====== SUPPLIED TEXT ======
Still referring to FIG. 1, a second side 8 of the wafer 2 is thinned to the desired depth of the plurality of recesses 6. In various implementations, the thinned wafer 2, or plurality of die 4, may be less than about 50 um thick, while in other implementations the thinned wafer, or plurality of die, may be more than about 50 or more um thick. In some implementations the thinned wafer 2 may be less than about 25 um thick, less than about 10 um thick, less than about 5 um thick, or less than about 1 um thick. The mold compound 10 coupled to the first side 14 of the wafer 2 and within the plurality of recesses 6 may facilitate thinning the wafer 2 by providing structural support to the wafer during the thinning process. The thinning process may be accomplished using various method, such as, by non-limiting example, backgrinding, lapping, polishing, grinding, etching, or any other method or process for thinning a semiconductor substrate material. In other implementations, the second side 8 of the wafer may not be thinned to the depth of the desired recesses 6. In this manner, the sides of the semiconductor die of each semiconductor package may take on a stepped shape upon final singulation of the wafer 2.
====== DATASET ======
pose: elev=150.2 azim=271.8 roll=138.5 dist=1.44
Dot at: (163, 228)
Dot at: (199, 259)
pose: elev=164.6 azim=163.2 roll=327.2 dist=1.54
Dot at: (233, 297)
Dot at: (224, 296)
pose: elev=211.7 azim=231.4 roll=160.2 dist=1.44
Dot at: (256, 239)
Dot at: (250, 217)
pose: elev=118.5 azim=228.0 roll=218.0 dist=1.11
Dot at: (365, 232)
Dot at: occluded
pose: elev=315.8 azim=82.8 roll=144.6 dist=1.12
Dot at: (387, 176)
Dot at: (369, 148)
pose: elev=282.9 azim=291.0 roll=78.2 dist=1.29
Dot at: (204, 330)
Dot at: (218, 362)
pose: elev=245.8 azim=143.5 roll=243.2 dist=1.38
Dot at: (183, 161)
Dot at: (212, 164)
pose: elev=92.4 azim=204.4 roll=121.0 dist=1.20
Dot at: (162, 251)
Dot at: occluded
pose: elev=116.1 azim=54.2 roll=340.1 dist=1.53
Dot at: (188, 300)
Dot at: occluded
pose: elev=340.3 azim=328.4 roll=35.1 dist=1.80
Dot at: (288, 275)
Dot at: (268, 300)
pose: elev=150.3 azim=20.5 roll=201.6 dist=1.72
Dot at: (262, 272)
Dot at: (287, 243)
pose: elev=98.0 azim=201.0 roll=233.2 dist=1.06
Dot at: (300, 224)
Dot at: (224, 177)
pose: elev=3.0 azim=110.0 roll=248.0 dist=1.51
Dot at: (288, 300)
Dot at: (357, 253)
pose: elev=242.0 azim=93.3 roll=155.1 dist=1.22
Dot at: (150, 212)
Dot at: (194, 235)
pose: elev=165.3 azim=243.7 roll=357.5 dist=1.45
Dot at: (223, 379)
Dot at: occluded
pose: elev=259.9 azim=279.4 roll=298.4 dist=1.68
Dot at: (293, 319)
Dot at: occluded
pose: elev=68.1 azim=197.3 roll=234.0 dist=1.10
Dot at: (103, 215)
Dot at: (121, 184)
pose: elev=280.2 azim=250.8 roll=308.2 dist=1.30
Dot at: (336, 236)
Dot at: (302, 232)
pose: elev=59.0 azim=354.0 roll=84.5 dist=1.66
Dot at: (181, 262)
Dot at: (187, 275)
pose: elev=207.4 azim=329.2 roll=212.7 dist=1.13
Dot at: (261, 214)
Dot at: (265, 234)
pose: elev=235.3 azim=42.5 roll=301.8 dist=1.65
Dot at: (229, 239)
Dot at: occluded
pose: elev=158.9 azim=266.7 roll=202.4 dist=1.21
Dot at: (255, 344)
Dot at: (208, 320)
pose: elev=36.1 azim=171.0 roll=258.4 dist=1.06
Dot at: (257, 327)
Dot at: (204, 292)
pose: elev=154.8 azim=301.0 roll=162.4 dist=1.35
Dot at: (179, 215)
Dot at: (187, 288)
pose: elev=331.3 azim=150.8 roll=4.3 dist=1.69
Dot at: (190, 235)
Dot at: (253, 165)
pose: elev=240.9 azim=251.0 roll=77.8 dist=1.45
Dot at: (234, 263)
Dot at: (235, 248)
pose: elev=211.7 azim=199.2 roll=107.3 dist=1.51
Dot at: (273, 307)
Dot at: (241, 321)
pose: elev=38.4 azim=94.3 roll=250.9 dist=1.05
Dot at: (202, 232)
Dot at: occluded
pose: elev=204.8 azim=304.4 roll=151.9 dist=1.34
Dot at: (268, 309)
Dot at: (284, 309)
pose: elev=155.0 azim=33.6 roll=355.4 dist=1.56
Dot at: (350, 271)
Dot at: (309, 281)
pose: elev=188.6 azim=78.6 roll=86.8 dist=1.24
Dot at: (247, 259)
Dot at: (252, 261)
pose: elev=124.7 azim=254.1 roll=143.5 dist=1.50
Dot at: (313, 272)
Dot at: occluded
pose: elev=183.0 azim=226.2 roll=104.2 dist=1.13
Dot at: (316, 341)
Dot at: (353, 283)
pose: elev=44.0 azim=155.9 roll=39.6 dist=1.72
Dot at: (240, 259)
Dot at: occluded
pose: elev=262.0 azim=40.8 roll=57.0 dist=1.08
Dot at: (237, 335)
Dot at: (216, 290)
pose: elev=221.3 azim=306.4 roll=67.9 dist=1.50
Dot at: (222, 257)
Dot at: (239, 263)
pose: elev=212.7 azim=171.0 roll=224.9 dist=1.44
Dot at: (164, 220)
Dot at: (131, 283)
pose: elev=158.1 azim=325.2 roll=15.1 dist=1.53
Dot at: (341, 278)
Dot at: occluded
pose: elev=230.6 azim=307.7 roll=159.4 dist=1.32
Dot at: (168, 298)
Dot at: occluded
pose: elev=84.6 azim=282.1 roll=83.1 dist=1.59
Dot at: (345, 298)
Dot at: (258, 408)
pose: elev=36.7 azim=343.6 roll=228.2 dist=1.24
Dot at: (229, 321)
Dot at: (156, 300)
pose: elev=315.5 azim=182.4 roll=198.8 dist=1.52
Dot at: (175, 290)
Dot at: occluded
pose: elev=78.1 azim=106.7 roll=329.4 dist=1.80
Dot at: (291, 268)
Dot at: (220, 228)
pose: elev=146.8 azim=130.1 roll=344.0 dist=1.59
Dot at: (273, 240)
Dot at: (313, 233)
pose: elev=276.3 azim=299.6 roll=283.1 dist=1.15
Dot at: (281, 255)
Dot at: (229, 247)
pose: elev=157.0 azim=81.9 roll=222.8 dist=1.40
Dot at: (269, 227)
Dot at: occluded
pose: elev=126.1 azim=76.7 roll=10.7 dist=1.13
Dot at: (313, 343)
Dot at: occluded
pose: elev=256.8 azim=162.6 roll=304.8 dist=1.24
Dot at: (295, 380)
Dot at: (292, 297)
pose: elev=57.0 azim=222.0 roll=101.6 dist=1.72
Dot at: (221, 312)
======
According to the wafer-thinning text, what gives the wafer structural support while it is being thinned?

■ FULL SOLUTION ■
The mold compound coupled to the first side of the wafer and within the plurality of recesses.